Assignment:
Which lines of the entries below run from the one holding "West Hill Road South" to the one holding "21/120 CLIMATE CHANGE", inclusive? Set down exactly those lines and no others.
+ + + + +
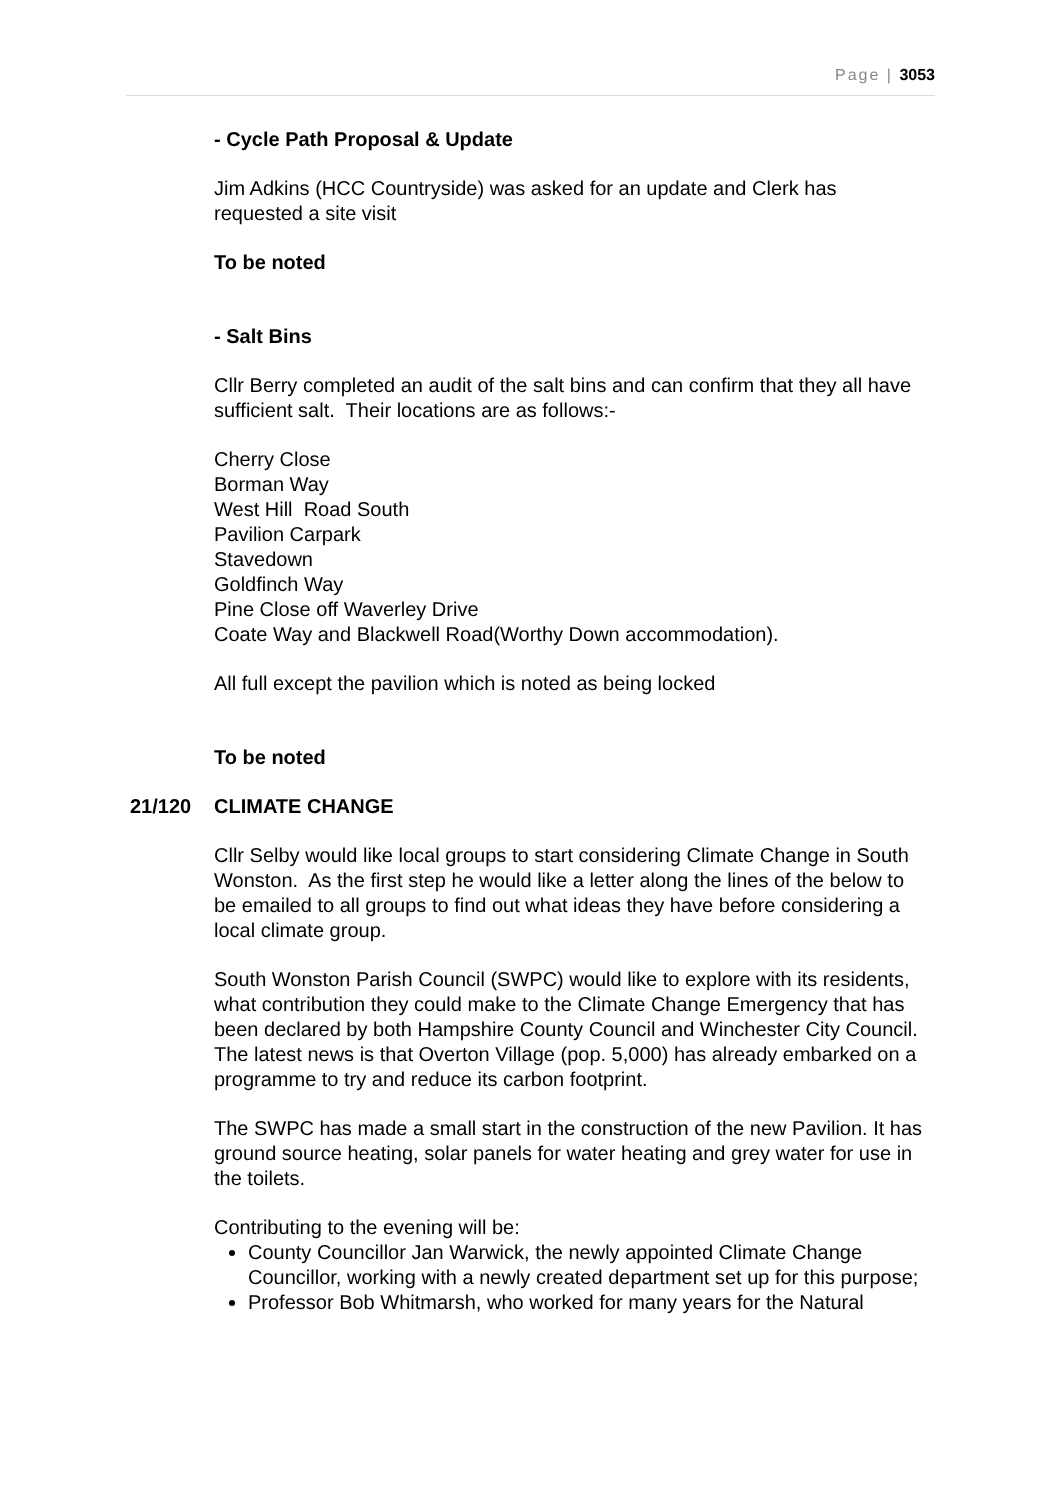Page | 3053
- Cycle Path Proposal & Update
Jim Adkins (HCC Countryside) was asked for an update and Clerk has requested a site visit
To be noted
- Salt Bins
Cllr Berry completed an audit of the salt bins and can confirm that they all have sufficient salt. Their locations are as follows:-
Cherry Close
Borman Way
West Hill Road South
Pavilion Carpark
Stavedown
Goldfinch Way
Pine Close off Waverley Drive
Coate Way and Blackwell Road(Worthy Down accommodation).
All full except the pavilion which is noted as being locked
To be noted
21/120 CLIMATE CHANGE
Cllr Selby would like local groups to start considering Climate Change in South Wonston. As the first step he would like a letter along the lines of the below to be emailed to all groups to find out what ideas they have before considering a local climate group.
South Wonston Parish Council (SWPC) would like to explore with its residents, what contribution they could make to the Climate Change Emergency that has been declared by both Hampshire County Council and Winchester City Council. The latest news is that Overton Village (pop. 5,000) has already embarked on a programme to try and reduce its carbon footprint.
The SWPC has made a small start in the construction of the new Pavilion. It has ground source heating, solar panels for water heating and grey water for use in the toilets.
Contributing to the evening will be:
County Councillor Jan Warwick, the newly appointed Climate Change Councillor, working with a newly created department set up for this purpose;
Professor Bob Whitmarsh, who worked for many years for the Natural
+ + + + +
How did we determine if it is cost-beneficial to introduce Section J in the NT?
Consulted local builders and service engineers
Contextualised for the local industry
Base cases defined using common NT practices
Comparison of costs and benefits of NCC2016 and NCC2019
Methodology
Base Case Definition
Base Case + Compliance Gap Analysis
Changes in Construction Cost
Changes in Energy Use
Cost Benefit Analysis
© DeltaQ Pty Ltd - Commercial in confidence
+ + + + +
Your solution:
West Hill Road South
Pavilion Carpark
Stavedown
Goldfinch Way
Pine Close off Waverley Drive
Coate Way and Blackwell Road(Worthy Down accommodation).
All full except the pavilion which is noted as being locked
To be noted
21/120 CLIMATE CHANGE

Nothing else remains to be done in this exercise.